L’expression de Tegay changea. « C’est comme ça que ça s’est passé ? demanda-t-il à son fils.

— Kyokay ne m’a pas obéi, mais j’ai quand même vu ce que j’ai vu, insista Umbo.

— Alors voici ma question, continua Nox. Tu as remonté le chemin en courant, à bout de souffle. Tu devais regarder où tu posais les pieds et les mains pour ne pas tomber. Par moments, tu pouvais peut-être apercevoir les chutes, et voir ce qui se passait, mais pas tout le temps. Tu ne t’es pas arrêté pour regarder, si ?

— J’ai vu Rigg jeter Kyokay à l’eau.

— Alors que tu grimpais encore ? demanda-t-elle.

— Oui.

— Et en haut, qu’as-tu vu ?

— Kyokay s’accrochait à un rocher, il pendait dans le vide. Rigg était à quatre pattes entre deux rochers, il essayait de frapper et d’ouvrir la main de Kyokay ! Ensuite, Kyokay est tombé. » Il éclata en sanglots à ce souvenir.

« Et après, qu’as-tu fait ? demanda Nox.

— Je me suis approché de la berge et j’ai ramassé des pierres pour les jeter sur Rigg.

— Tu voulais venger ton frère avec des pierres ?

— Rigg avait du mal à se relever. Je voulais le faire tomber à son tour. »

Rigg rageait d’entendre Umbo admettre qu’il avait essayé de le tuer. « Et tu as bien failli y arriver », dit-il.

Nox le fit taire d’un geste. « Umbo, tu as vu ton frère mourir d’une mort affreuse, en tombant du haut des chutes de Stashi. Tu penses savoir comment ça s’est déroulé d’après ce que tu as vu. Maintenant, laisse-moi te dire ce qu’il s’est réellement passé.

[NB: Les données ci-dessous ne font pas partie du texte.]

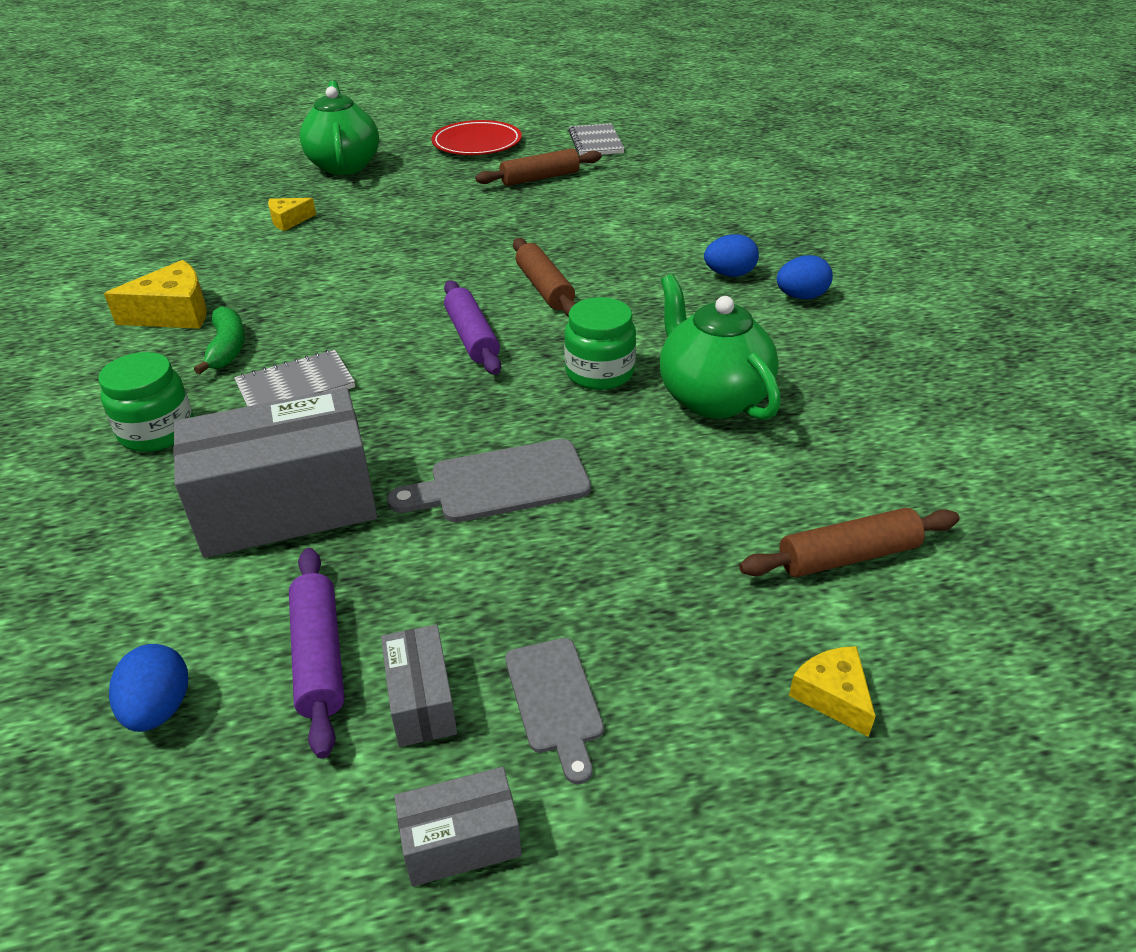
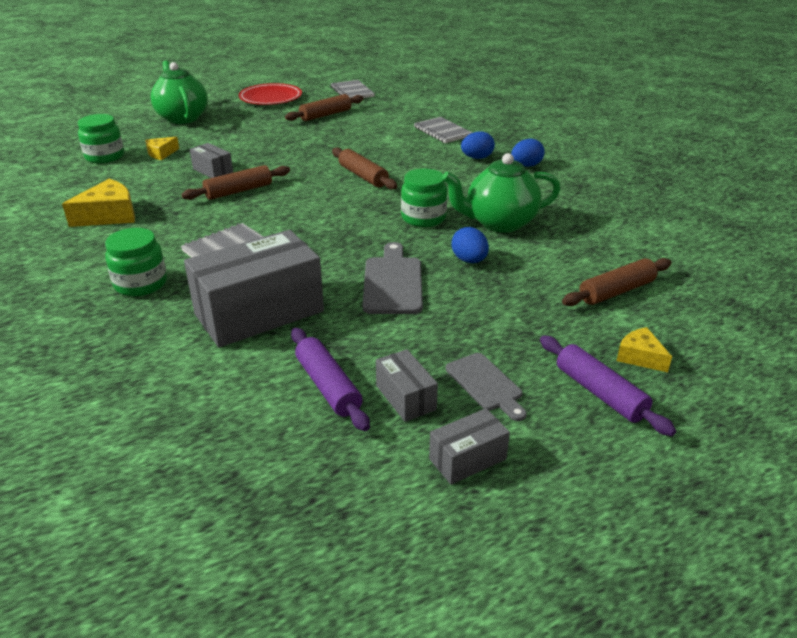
camera: 15 degrees left, 5 degrees down
(159, 709) = (238, 429): blue egg -> blue egg (469, 260)
(215, 218) = (105, 157): none -> green jar
(227, 348) = (162, 232): green banana -> none
(342, 256) = (213, 171): none -> grey box
(360, 293) = (239, 191): none -> brown rolling pin
(472, 337) = (330, 208): purple rolling pin -> purple rolling pin (600, 393)
(501, 483) = (393, 282): grey cutting board -> grey cutting board turned 120 degrees clockwise
(697, 223) = (442, 132): none -> grey notebook
(712, 397) = (499, 223): green teapot -> green teapot turned 60 degrees counterclockwise

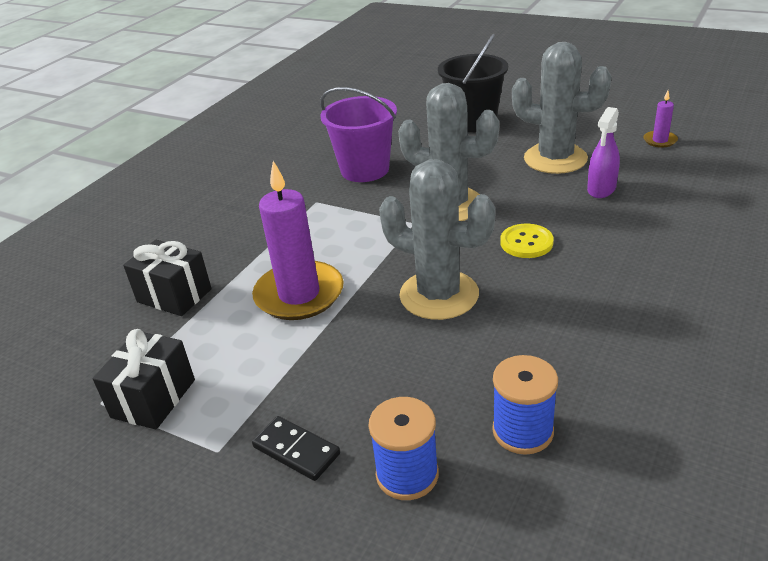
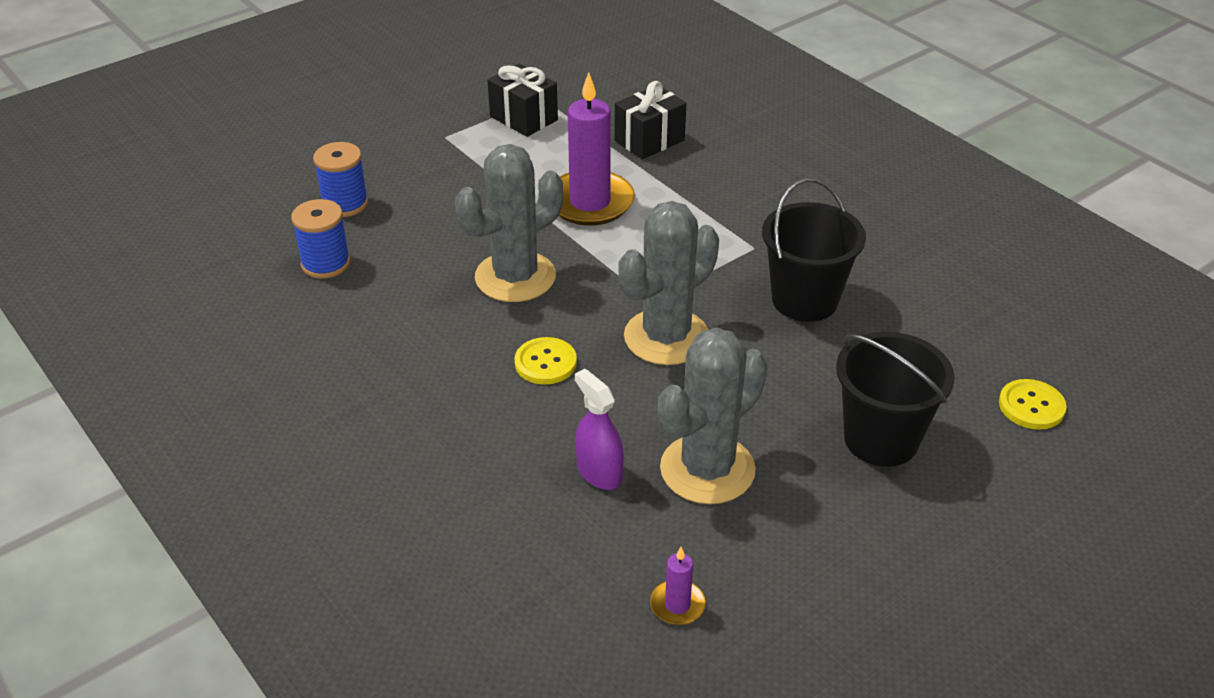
camera: 110 degrees right, 5 degrees up
(296, 450) = (412, 166): black domino -> none
(365, 170) = (804, 300): purple bucket -> black bucket
(406, 95) = (1031, 406): none -> yellow button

— Tu n’y étais pas, grommela le fermier.

— Toi non plus, alors tais-toi, dit Nox calmement. Rigg revenait tout juste de deux mois dans les bois. Il portait sur le dos toutes les fourrures récupérées par lui et son père. As-tu vu ces fourrures ? »

Umbo hocha la tête.

« Oui, tu les as vues, reprit Nox. C’est ce fardeau que Rigg était en train de jeter à l’eau lorsque tu l’as aperçu depuis le chemin de la Falaise. Ce n’était pas ton frère. Lui s’accrochait déjà au rocher. Rigg s’est débarrassé de ses fourrures pour pouvoir lui porter secours.